Unabhängig von der nicht ganz unerwarteten Null-Punkte-Ausbeute suchen die Verantwortlichen um Sportdirektor Marc Arnold und Trainer Torsten Lieberknecht noch nach Verstärkungen, wobei bis zum Ende der Transferperiode am 31. August wohl nur noch ein Neuer kommen wird. Nachdem die Verpflichtung des Deutsch-Norwegers Lars Christopher Vilsvik, der sich zum Verbleib bei Strömsgodset IF entschieden hat, vergangene Woche etwas überraschend geplatzt ist, ist nun ein anderer Spieler aus dem hohen Norden in den Blickpunkt gerückt.

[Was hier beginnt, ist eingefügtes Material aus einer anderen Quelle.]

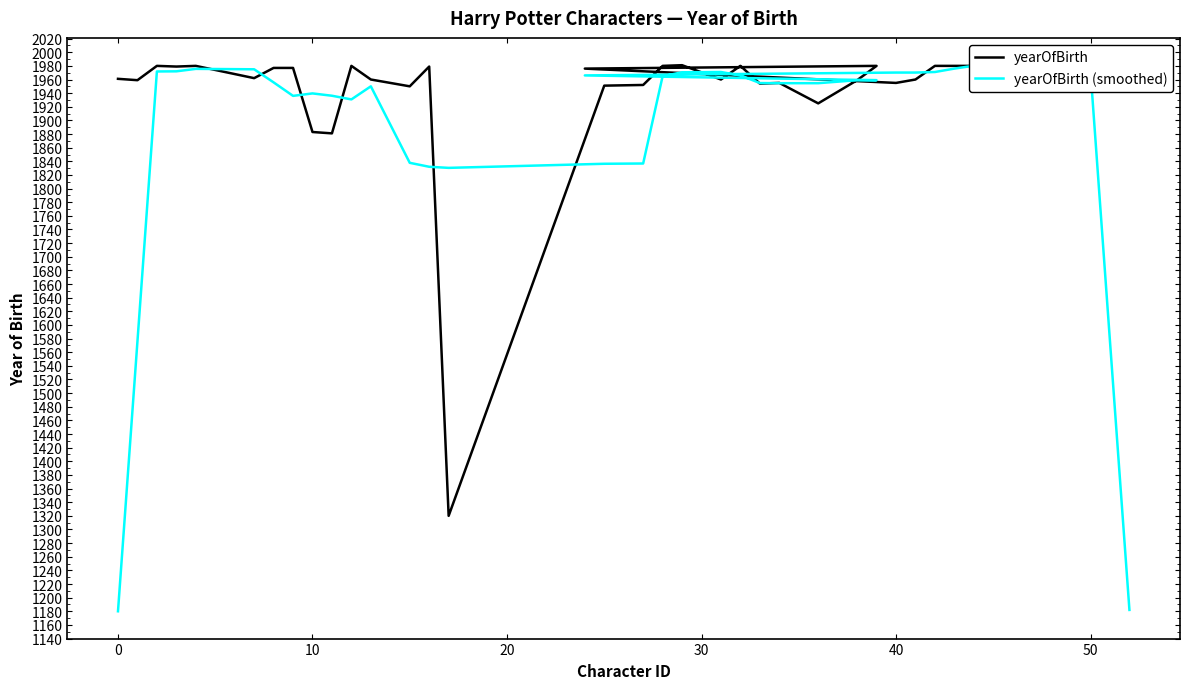

Which series has the largest total across all categories?

yearOfBirth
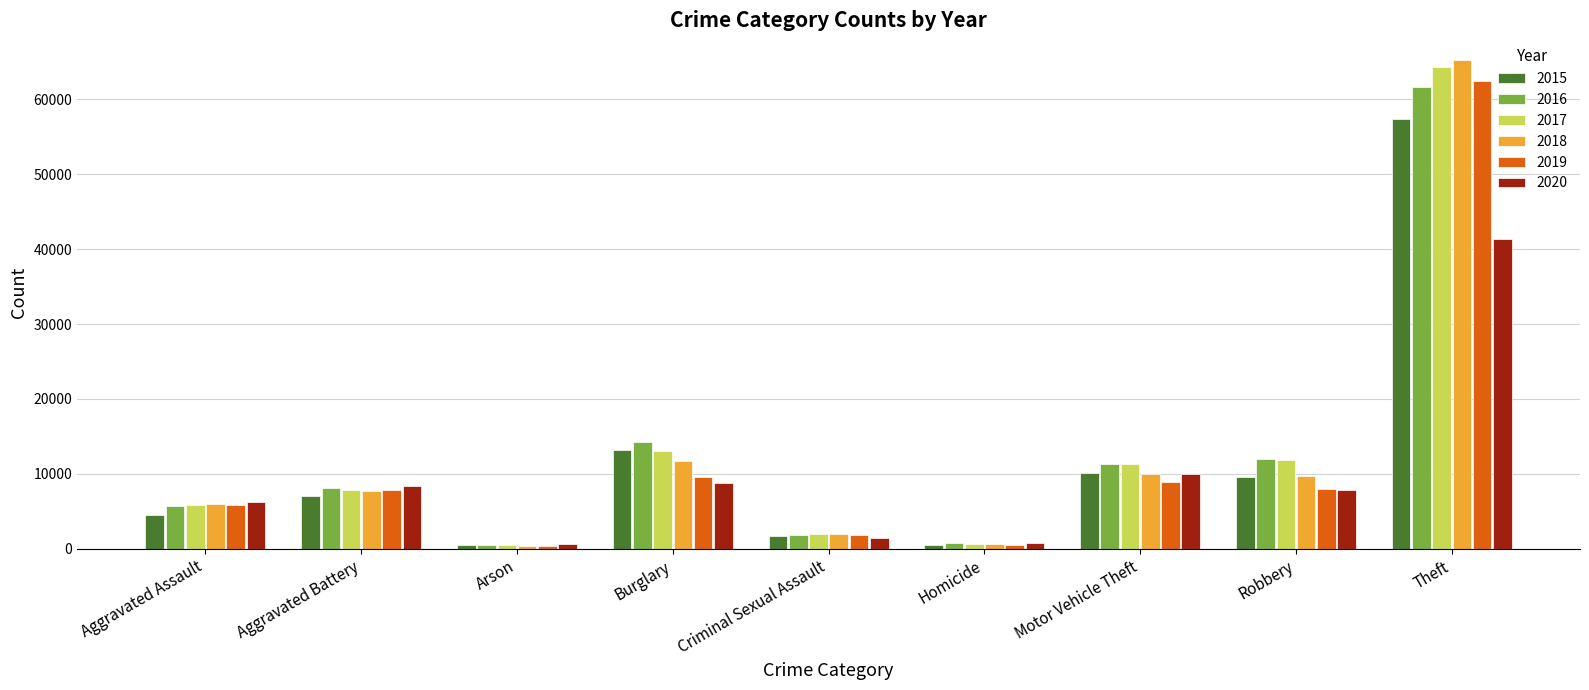

The 2018 series shows 589 at Homicide. True or false?

True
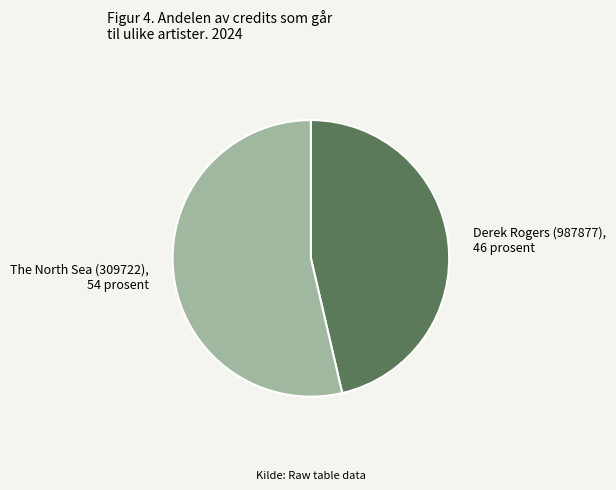

Is it true that The North Sea (309722) is 54% of the pie?

True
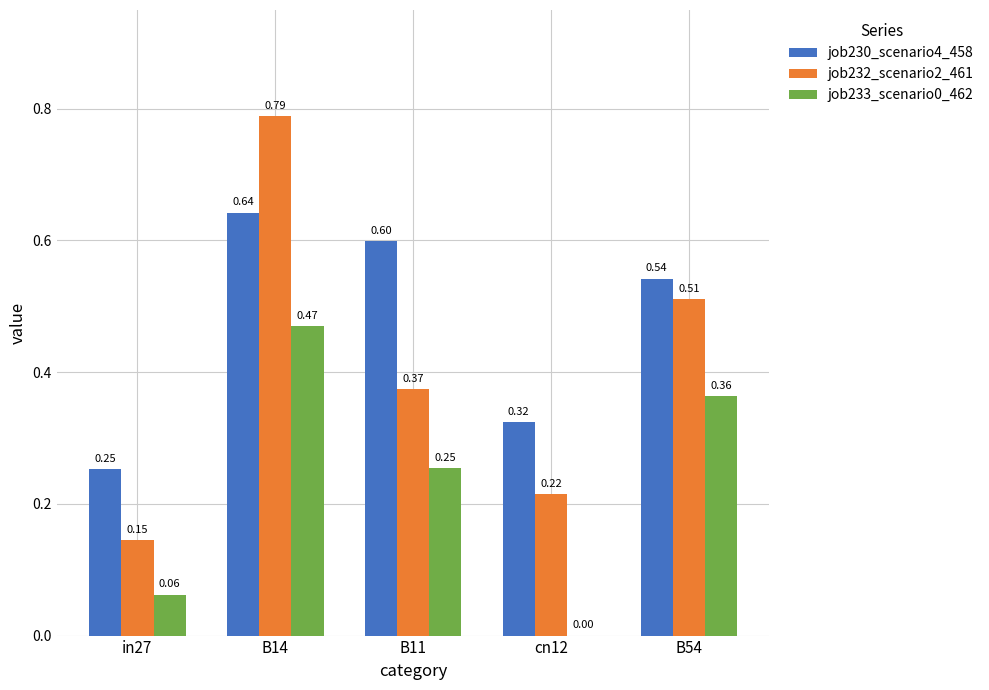

Which series has the largest total across all categories?

job230_scenario4_458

Wie das schwedische Portal „fotbolltransfers.com“ berichtet, soll sich die Eintracht für Johan Larsson von IF Elfsborg Boras interessieren. Der 23-Jährige hat drei Partien für die schwedische U-21 bestritten und wäre eine Alternative für die rechte Abwehrseite, auf der bislang der norwegische U-21-Nationalspieler Omar Elabdellaoui eingesetzt wurde, für den Trainer Lieberknecht aber auch offensiver Verwendung hätte.

Larssons Vertrag beim schwedischen Erstligisten läuft noch bis Ende des nächsten Jahres, weshalb Braunschweig wohl etwas tiefer in die Tasche greifen müsste, um den auch im rechten Mittelfeld einsetzbaren Rechtsverteidiger zu bekommen. Im Gespräch ist wie schon bei Vilsvik eine Ablöse im Bereich von einer Million Euro, die die Eintracht aber wohl relativ problemlos stemmen könnte.